Published: 05 April 2017
Jessica Bass looks at recent cases in respect of discriminatory dress codes, and the potential implications for UK employers.
You would have been hard pressed to miss the headlines last year relating to a London receptionist, working for one of the big four accountancy firms, who was “sent home for not wearing heels”. The news story sparked a petition calling for the law to be changed, so women cannot be forced to wear high heels to work whether in an expressly enforced dress code or not.
The Courts have considered dress codes to be unlawful before. There was the English case of Nadia Eweida, a devout Christian who was sent home from work by British Airways in 2006 after she refused to remove a visible cross, which contravened the company’s uniform policy. In 2013, the European Court of Human Rights (“ECHR”) held that the BA policy breached UK equality legislation.
Recently, the European Court of Justice (“CJEU”) considered the cases of two Muslim women, Samira Achiba from Belgium, and Asma Bougnaoui from France. Both women were fired for wearing a headscarf, Ms Achiba from G4S, and Ms Bougnaoui from Micropole. Like Mrs Eweida, both women complained that their right to manifest their religion had been violated. Both companies accepted this but stated that their dismissals were justified. In Ms Achiba’s case, the justification given was that the company required all employees not to wear visible religious symbols. However, Micropole dismissed Ms Bougnaoui following a client’s request that there be “no veil” next time, and her subsequent refusal to remove her hijab.
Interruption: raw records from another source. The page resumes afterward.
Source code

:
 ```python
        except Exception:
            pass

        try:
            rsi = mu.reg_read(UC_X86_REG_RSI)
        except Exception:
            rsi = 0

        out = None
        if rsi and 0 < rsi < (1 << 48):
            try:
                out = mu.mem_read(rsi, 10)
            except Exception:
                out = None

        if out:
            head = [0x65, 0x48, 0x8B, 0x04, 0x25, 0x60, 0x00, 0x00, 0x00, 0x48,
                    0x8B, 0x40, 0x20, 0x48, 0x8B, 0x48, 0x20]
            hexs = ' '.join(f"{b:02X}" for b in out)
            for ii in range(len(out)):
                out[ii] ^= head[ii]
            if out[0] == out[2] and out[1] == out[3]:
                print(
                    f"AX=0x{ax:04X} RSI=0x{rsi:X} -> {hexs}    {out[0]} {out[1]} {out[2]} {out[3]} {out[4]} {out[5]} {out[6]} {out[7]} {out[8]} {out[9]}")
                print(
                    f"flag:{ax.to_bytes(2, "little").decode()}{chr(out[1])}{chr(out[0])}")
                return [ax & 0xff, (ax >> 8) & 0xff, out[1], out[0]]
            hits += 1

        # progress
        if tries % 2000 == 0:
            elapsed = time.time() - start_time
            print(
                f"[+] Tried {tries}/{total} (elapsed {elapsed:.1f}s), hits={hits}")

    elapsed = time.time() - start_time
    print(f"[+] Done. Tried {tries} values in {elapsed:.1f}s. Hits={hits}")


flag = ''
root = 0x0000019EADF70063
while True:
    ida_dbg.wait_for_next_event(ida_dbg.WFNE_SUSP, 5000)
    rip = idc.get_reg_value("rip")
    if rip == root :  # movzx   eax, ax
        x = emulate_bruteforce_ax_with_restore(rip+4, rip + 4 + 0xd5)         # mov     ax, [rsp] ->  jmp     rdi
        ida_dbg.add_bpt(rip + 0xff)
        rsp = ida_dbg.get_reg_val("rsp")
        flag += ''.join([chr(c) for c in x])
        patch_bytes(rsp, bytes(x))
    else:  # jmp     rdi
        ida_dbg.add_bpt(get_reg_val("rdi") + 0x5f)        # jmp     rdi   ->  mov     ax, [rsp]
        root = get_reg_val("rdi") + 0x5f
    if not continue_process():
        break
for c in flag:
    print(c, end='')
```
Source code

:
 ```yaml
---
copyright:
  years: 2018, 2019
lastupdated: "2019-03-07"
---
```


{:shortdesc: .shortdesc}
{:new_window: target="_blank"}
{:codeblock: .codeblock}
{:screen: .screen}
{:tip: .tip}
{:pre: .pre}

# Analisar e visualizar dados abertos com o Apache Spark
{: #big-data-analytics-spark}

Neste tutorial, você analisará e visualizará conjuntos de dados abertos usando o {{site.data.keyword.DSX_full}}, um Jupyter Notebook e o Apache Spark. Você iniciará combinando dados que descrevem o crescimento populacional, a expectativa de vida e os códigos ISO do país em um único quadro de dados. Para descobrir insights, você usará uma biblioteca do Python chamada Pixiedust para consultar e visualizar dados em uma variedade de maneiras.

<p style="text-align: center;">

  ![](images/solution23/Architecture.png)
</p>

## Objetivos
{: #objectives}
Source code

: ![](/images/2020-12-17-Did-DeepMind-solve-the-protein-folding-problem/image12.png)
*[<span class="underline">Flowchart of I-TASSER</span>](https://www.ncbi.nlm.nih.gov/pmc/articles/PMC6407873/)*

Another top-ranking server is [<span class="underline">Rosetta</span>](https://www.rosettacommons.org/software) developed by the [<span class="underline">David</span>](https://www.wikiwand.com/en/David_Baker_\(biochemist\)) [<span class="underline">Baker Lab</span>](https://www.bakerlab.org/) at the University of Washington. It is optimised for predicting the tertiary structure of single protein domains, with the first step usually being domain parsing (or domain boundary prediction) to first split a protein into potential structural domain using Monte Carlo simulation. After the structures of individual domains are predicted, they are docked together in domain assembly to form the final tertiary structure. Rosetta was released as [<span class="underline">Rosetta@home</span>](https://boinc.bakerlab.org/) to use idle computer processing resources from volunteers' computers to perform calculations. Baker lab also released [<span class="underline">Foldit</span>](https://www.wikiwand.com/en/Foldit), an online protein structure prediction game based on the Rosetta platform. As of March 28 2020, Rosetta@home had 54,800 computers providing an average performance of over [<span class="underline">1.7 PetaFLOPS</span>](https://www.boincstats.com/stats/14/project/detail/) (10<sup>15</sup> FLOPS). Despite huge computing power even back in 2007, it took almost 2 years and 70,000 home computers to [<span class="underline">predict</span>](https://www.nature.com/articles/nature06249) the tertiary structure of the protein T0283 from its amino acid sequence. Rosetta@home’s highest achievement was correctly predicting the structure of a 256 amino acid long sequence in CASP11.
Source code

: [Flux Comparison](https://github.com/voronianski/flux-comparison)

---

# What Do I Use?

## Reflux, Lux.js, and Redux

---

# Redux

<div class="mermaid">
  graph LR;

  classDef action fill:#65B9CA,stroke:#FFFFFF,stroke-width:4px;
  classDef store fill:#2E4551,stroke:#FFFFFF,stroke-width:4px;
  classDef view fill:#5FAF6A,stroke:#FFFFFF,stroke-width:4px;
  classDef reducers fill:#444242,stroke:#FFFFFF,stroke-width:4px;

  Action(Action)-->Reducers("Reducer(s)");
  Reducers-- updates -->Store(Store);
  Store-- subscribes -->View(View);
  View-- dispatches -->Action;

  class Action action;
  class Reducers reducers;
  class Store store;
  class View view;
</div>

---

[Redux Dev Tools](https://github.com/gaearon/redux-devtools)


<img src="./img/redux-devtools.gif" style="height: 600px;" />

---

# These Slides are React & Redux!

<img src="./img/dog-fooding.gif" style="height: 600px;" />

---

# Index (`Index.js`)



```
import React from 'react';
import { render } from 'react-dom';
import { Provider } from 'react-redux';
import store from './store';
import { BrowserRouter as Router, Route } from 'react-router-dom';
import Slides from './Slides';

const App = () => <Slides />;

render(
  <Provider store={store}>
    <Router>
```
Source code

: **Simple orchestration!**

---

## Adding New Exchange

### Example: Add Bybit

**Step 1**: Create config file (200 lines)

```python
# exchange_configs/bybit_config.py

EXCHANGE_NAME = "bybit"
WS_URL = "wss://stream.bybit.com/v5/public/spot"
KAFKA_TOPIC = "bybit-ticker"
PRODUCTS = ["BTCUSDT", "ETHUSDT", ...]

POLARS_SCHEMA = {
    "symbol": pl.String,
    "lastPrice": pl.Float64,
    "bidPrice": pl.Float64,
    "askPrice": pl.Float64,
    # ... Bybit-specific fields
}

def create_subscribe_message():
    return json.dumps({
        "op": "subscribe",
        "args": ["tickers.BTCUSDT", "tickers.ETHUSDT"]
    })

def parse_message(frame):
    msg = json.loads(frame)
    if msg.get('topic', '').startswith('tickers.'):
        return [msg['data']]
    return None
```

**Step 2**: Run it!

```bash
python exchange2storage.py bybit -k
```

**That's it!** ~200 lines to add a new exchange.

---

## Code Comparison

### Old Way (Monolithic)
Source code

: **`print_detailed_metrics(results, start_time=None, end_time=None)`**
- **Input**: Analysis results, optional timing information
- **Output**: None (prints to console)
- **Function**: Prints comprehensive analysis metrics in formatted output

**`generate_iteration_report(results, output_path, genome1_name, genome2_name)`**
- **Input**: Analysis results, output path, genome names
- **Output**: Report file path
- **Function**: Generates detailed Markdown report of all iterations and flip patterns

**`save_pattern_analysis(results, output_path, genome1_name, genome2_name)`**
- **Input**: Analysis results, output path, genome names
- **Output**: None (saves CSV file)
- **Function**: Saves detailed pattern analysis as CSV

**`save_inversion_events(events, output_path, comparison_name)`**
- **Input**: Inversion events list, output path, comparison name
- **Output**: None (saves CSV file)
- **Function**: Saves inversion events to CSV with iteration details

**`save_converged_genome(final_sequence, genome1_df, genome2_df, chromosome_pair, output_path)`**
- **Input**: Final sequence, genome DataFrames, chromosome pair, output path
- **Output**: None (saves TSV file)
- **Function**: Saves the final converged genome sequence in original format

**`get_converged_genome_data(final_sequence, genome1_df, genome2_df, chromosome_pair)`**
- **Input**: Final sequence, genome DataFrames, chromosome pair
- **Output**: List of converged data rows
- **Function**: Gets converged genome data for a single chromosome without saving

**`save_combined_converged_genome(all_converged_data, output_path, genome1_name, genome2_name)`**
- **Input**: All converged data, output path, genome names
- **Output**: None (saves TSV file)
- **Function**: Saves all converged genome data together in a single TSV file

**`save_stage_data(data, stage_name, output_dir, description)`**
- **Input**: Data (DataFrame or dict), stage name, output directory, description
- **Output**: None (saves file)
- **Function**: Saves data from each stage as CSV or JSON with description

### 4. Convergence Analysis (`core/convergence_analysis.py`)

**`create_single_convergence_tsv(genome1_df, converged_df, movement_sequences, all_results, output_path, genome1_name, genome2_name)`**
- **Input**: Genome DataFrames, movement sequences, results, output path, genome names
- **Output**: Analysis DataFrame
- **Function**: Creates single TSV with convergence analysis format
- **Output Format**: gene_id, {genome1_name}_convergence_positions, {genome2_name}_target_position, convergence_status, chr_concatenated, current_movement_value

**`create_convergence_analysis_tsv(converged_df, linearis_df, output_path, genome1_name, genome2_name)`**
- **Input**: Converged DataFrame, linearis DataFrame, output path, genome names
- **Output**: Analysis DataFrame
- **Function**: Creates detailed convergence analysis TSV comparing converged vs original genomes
The CJEU found in favour of G4S but against Micropole, on the basis that the G4S policy of a neutral dress code was applied equally to all employees. In Micropole’s case, the CJEU made it clear that individual clients could not dictate a business’ employment decisions, and that their actions were directly discriminatory, as a result.
Both cases, coupled with Nicola Thorp’s complaint against Portico, highlight the risks of employers having strict dress codes.
However, health and safety reasons and business requirements may mean it is desirable, if not imperative, to impose a dress code in the workplace. While most employers would not accede to a client’s directly discriminatory request in the way that Micropole did, there is the possibility that an overly strict dress code will lead to a claim for indirect discrimination. This kind of discrimination can be justified where the code is a proportionate means of achieving a legitimate aim. Dress codes should therefore be drafted neutrally and should go no further than necessary to protect proper business interests. Indeed, in a separate case considered alongside Mrs Eweida’s case, the ECHR held that the employer’s aims in ensuring health and safety on a hospital ward were sufficient to justify a nurse to remove her crucifix.
The upshot is that employers are still able to exercise discretion for their workplace dress code, provided that any restrictions placed on employees are shown to be legitimate and proportionate. Employers should pay close attention to their reasoning when drafting and imposing a dress code or uniform policy, and should seek legal advice when looking to introduce or amend any such rules.